Secretary of Defense Lloyd Austin is pushing back against allegations that American troops in Kabul are hunkered down behind the protective walls of Hamid Karzai International Airport while NATO allies like Great Britain and France are running missions into the city to rescue their own citizens.
During an interview Sunday on ABC News, Mr. Austin stressed U.S. troops left the airport compound on Thursday to ferry in more than 100 Americans who couldn’t make it past the mass of people blocking access.
The mission he referred to involved 169 Americans who were told by officials from another country, reportedly British military officers on their own rescue mission, to gather at the Baron Hotel, located just outside Abbey Gate — one of the main entrances into the airfield.
When large crowds made it impossible for the Americans to get to Abbey Gate, U.S. military commanders sent a flight of three CH-47 helicopters to the hotel to pick them up and carry them to safety. “It helped 169 Americans get into the gate without issues,” Mr. Austin told ABC’s Martha Raddatz.
Ms. Raddatz, who said the mission saw U.S. forces going only “about a thousand yards” outside the airport, pressed the defense secretary for an explanation of why U.S. troops aren’t reaching further into Kabul to assist people, including U.S. passport-holding Americans, trapped behind the lines in a city now firmly under the control of the Taliban.
“We’re the most capable military in the world,” Ms. Raddatz said.
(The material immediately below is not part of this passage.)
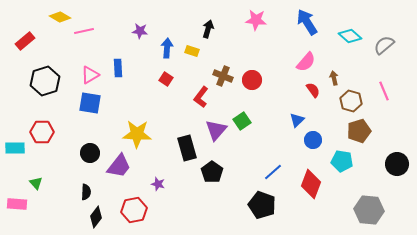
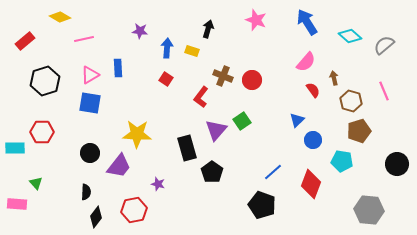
pink star at (256, 20): rotated 15 degrees clockwise
pink line at (84, 31): moved 8 px down
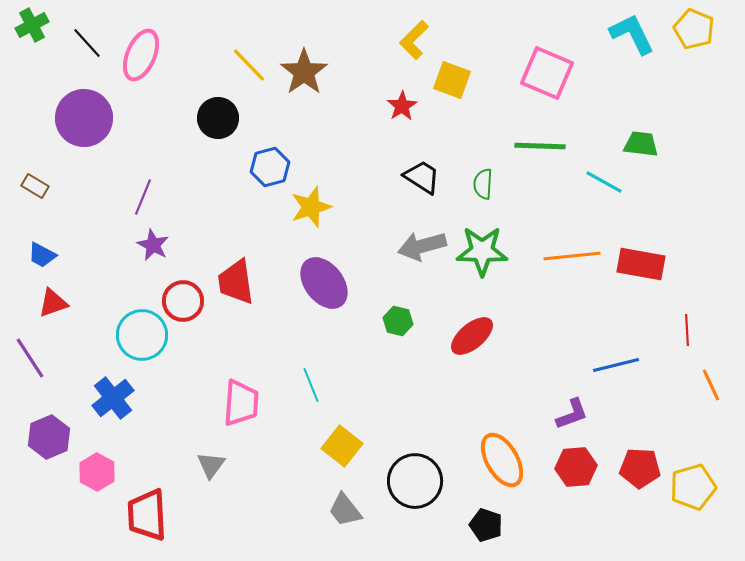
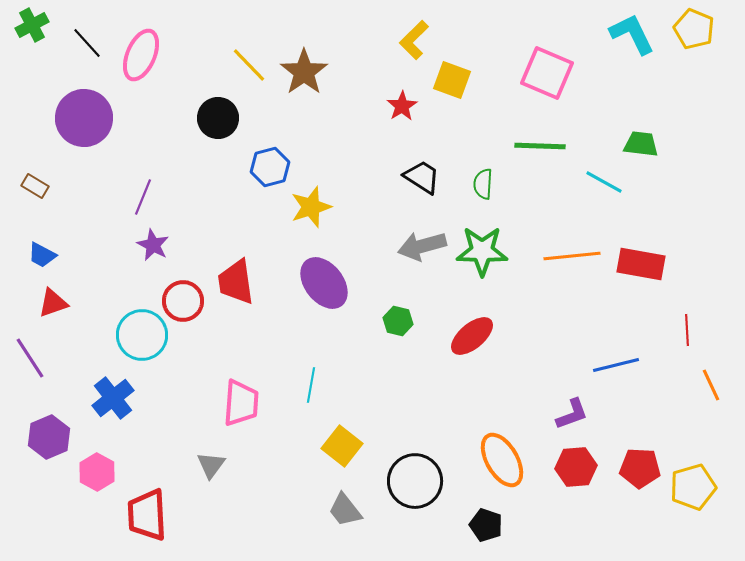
cyan line at (311, 385): rotated 32 degrees clockwise
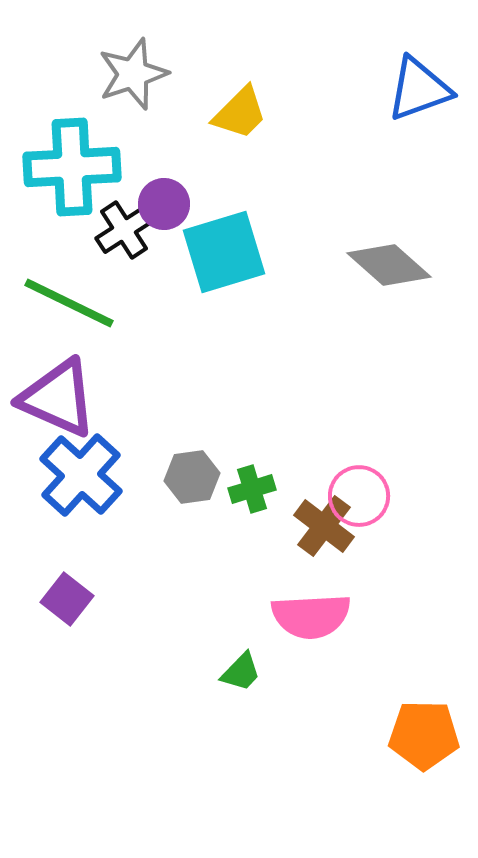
Mr. Austin told Pentagon reporters last week after the quick collapse of the U.S.-trained and equipped Afghan army that U.S. troops lacked the capability and the capacity to mount rescue missions into the chaos of Kabul. Other Pentagon officials have since said an influx of nearly 5,000 American troops into Kabul’s airport has made such missions more of an option.
“That ‘most capable military in the world’ is going to make sure that airfield remains secure and safe,” Mr. Austin told ABC on Sunday.
“We’re going to look at every means possible to get American citizens, third-country nationals, and special-Immigrant visa applicants to the airfield,” he said.
The defense secretary also pushed the Biden administration talking point that no one predicted that the pro-U.S. Afghan army and government would collapse so swiftly in Kabul. The collapse has led to chaos and sent a flood of terrified Afghans and foreign nationals toward the airport in hopes of an escape.
The Taliban has said it will not seek revenge against Afghans who worked with American or NATO forces over the past two decades. But a United Nations report last week cited instances of Taliban fighters hunting for those people and threatening their families.
Despite such instances, Pentagon officials have said the Taliban has been allowing Americans and Afghans with proper credentials to make it onto the airfield. When problems have arisen, U.S. officials raise those problems in communication with Taliban representatives, the officials have said.
“It is a dynamic and challenging environment,” Mr. Austin told ABC on Sunday. “A noncombatant evacuation operation is one of the most challenging operations in the inventory.”